_TASK GOAL_: Would you write out the entries that follow word for word, omitting any images?

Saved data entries
====
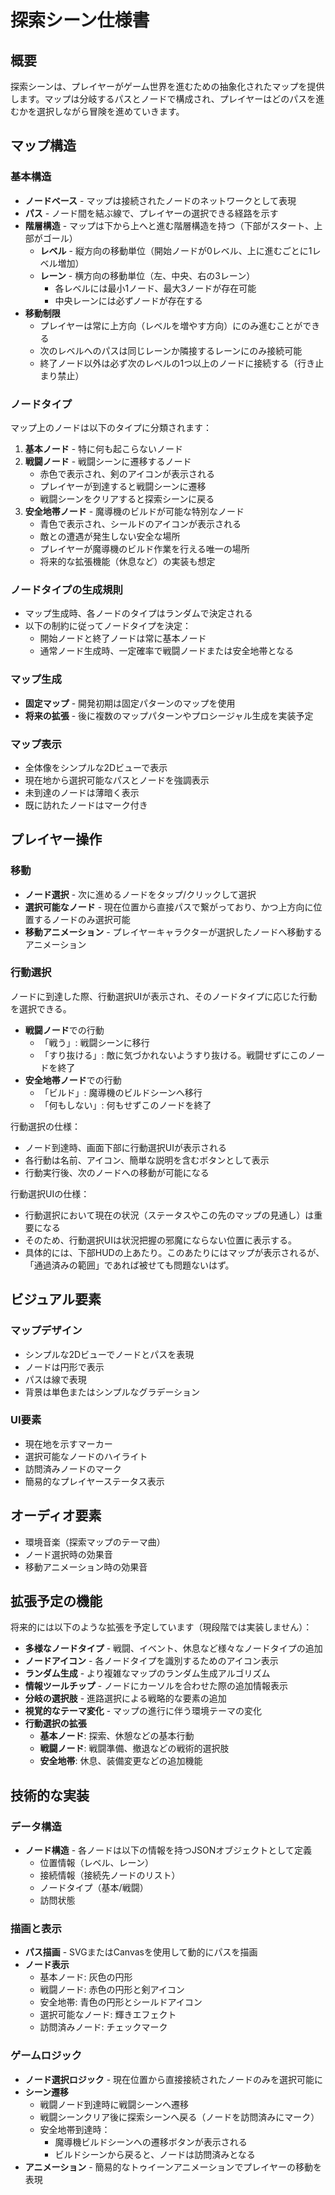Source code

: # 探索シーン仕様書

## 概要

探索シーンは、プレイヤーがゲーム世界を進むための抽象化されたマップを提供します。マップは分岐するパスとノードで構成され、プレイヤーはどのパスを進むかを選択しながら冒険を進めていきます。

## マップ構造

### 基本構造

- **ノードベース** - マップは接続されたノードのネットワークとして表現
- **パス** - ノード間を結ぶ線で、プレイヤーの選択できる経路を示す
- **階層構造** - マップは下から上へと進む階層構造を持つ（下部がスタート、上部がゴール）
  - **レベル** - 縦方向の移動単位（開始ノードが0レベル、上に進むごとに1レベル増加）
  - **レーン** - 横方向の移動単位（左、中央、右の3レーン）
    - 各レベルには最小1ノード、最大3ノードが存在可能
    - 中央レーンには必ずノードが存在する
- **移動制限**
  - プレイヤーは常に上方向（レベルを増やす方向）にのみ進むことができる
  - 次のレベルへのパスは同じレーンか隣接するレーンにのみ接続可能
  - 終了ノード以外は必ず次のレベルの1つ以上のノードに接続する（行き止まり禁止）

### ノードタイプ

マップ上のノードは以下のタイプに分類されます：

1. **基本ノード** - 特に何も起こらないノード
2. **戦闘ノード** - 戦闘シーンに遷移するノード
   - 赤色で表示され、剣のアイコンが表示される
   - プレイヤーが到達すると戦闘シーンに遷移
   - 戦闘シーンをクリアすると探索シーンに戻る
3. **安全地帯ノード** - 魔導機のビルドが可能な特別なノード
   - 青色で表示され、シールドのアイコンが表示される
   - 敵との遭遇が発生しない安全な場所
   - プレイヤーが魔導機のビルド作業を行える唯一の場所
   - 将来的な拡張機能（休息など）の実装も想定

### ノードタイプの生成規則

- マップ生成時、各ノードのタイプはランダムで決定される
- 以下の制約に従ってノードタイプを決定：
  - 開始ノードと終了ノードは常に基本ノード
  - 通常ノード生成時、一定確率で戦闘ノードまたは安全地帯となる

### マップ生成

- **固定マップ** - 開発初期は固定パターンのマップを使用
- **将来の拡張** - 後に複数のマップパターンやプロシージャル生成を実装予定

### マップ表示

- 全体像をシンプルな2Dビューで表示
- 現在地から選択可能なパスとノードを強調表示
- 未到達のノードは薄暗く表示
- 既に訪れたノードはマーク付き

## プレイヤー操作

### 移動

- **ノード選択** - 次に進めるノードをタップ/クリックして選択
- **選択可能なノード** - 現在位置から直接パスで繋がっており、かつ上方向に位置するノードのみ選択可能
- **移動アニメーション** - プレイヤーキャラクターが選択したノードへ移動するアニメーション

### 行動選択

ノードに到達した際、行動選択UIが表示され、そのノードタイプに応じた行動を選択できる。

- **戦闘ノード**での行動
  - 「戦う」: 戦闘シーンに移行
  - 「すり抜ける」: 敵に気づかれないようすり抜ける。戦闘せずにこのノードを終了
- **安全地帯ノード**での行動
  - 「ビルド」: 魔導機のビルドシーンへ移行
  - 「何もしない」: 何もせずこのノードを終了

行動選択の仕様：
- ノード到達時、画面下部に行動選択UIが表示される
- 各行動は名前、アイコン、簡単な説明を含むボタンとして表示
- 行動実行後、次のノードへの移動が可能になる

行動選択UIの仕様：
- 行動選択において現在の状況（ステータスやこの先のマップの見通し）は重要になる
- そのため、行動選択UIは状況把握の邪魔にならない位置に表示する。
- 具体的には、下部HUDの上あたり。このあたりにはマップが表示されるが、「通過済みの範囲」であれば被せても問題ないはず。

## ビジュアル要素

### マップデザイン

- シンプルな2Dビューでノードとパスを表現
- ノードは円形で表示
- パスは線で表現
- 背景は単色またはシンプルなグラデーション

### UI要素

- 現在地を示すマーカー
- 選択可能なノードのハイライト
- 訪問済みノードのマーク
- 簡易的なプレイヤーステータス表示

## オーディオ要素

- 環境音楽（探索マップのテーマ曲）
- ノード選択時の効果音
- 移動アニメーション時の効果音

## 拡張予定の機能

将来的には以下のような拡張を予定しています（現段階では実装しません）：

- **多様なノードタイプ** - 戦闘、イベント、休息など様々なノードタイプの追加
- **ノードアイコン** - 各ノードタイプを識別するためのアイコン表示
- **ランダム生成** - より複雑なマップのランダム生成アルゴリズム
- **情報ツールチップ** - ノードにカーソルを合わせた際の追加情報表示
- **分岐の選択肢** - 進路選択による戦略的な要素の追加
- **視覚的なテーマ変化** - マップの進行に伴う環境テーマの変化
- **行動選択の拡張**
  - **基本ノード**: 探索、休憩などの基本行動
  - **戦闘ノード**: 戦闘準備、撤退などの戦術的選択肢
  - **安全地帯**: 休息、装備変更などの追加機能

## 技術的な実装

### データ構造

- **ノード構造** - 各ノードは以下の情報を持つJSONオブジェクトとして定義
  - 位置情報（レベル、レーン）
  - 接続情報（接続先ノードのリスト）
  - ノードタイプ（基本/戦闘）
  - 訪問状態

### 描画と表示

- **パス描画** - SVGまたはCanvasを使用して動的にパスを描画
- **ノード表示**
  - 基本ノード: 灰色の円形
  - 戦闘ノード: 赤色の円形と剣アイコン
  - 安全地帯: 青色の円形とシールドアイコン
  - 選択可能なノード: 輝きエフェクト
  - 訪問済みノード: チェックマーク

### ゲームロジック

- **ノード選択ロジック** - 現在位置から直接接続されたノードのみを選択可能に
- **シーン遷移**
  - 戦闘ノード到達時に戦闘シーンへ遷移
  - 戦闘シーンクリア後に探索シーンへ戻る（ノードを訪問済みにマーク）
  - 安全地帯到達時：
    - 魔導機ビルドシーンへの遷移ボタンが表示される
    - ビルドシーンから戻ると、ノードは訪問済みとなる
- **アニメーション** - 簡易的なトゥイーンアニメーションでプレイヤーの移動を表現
====
_WRITTEN RESPONSE_:
Source code

: # 探索シーン仕様書

## 概要

探索シーンは、プレイヤーがゲーム世界を進むための抽象化されたマップを提供します。マップは分岐するパスとノードで構成され、プレイヤーはどのパスを進むかを選択しながら冒険を進めていきます。

## マップ構造

### 基本構造

- **ノードベース** - マップは接続されたノードのネットワークとして表現
- **パス** - ノード間を結ぶ線で、プレイヤーの選択できる経路を示す
- **階層構造** - マップは下から上へと進む階層構造を持つ（下部がスタート、上部がゴール）
  - **レベル** - 縦方向の移動単位（開始ノードが0レベル、上に進むごとに1レベル増加）
  - **レーン** - 横方向の移動単位（左、中央、右の3レーン）
    - 各レベルには最小1ノード、最大3ノードが存在可能
    - 中央レーンには必ずノードが存在する
- **移動制限**
  - プレイヤーは常に上方向（レベルを増やす方向）にのみ進むことができる
  - 次のレベルへのパスは同じレーンか隣接するレーンにのみ接続可能
  - 終了ノード以外は必ず次のレベルの1つ以上のノードに接続する（行き止まり禁止）

### ノードタイプ

マップ上のノードは以下のタイプに分類されます：

1. **基本ノード** - 特に何も起こらないノード
2. **戦闘ノード** - 戦闘シーンに遷移するノード
   - 赤色で表示され、剣のアイコンが表示される
   - プレイヤーが到達すると戦闘シーンに遷移
   - 戦闘シーンをクリアすると探索シーンに戻る
3. **安全地帯ノード** - 魔導機のビルドが可能な特別なノード
   - 青色で表示され、シールドのアイコンが表示される
   - 敵との遭遇が発生しない安全な場所
   - プレイヤーが魔導機のビルド作業を行える唯一の場所
   - 将来的な拡張機能（休息など）の実装も想定

### ノードタイプの生成規則

- マップ生成時、各ノードのタイプはランダムで決定される
- 以下の制約に従ってノードタイプを決定：
  - 開始ノードと終了ノードは常に基本ノード
  - 通常ノード生成時、一定確率で戦闘ノードまたは安全地帯となる

### マップ生成

- **固定マップ** - 開発初期は固定パターンのマップを使用
- **将来の拡張** - 後に複数のマップパターンやプロシージャル生成を実装予定

### マップ表示

- 全体像をシンプルな2Dビューで表示
- 現在地から選択可能なパスとノードを強調表示
- 未到達のノードは薄暗く表示
- 既に訪れたノードはマーク付き

## プレイヤー操作

### 移動

- **ノード選択** - 次に進めるノードをタップ/クリックして選択
- **選択可能なノード** - 現在位置から直接パスで繋がっており、かつ上方向に位置するノードのみ選択可能
- **移動アニメーション** - プレイヤーキャラクターが選択したノードへ移動するアニメーション

### 行動選択

ノードに到達した際、行動選択UIが表示され、そのノードタイプに応じた行動を選択できる。

- **戦闘ノード**での行動
  - 「戦う」: 戦闘シーンに移行
  - 「すり抜ける」: 敵に気づかれないようすり抜ける。戦闘せずにこのノードを終了
- **安全地帯ノード**での行動
  - 「ビルド」: 魔導機のビルドシーンへ移行
  - 「何もしない」: 何もせずこのノードを終了

行動選択の仕様：
- ノード到達時、画面下部に行動選択UIが表示される
- 各行動は名前、アイコン、簡単な説明を含むボタンとして表示
- 行動実行後、次のノードへの移動が可能になる

行動選択UIの仕様：
- 行動選択において現在の状況（ステータスやこの先のマップの見通し）は重要になる
- そのため、行動選択UIは状況把握の邪魔にならない位置に表示する。
- 具体的には、下部HUDの上あたり。このあたりにはマップが表示されるが、「通過済みの範囲」であれば被せても問題ないはず。

## ビジュアル要素

### マップデザイン

- シンプルな2Dビューでノードとパスを表現
- ノードは円形で表示
- パスは線で表現
- 背景は単色またはシンプルなグラデーション

### UI要素

- 現在地を示すマーカー
- 選択可能なノードのハイライト
- 訪問済みノードのマーク
- 簡易的なプレイヤーステータス表示

## オーディオ要素

- 環境音楽（探索マップのテーマ曲）
- ノード選択時の効果音
- 移動アニメーション時の効果音

## 拡張予定の機能

将来的には以下のような拡張を予定しています（現段階では実装しません）：

- **多様なノードタイプ** - 戦闘、イベント、休息など様々なノードタイプの追加
- **ノードアイコン** - 各ノードタイプを識別するためのアイコン表示
- **ランダム生成** - より複雑なマップのランダム生成アルゴリズム
- **情報ツールチップ** - ノードにカーソルを合わせた際の追加情報表示
- **分岐の選択肢** - 進路選択による戦略的な要素の追加
- **視覚的なテーマ変化** - マップの進行に伴う環境テーマの変化
- **行動選択の拡張**
  - **基本ノード**: 探索、休憩などの基本行動
  - **戦闘ノード**: 戦闘準備、撤退などの戦術的選択肢
  - **安全地帯**: 休息、装備変更などの追加機能

## 技術的な実装

### データ構造

- **ノード構造** - 各ノードは以下の情報を持つJSONオブジェクトとして定義
  - 位置情報（レベル、レーン）
  - 接続情報（接続先ノードのリスト）
  - ノードタイプ（基本/戦闘）
  - 訪問状態

### 描画と表示

- **パス描画** - SVGまたはCanvasを使用して動的にパスを描画
- **ノード表示**
  - 基本ノード: 灰色の円形
  - 戦闘ノード: 赤色の円形と剣アイコン
  - 安全地帯: 青色の円形とシールドアイコン
  - 選択可能なノード: 輝きエフェクト
  - 訪問済みノード: チェックマーク

### ゲームロジック

- **ノード選択ロジック** - 現在位置から直接接続されたノードのみを選択可能に
- **シーン遷移**
  - 戦闘ノード到達時に戦闘シーンへ遷移
  - 戦闘シーンクリア後に探索シーンへ戻る（ノードを訪問済みにマーク）
  - 安全地帯到達時：
    - 魔導機ビルドシーンへの遷移ボタンが表示される
    - ビルドシーンから戻ると、ノードは訪問済みとなる
- **アニメーション** - 簡易的なトゥイーンアニメーションでプレイヤーの移動を表現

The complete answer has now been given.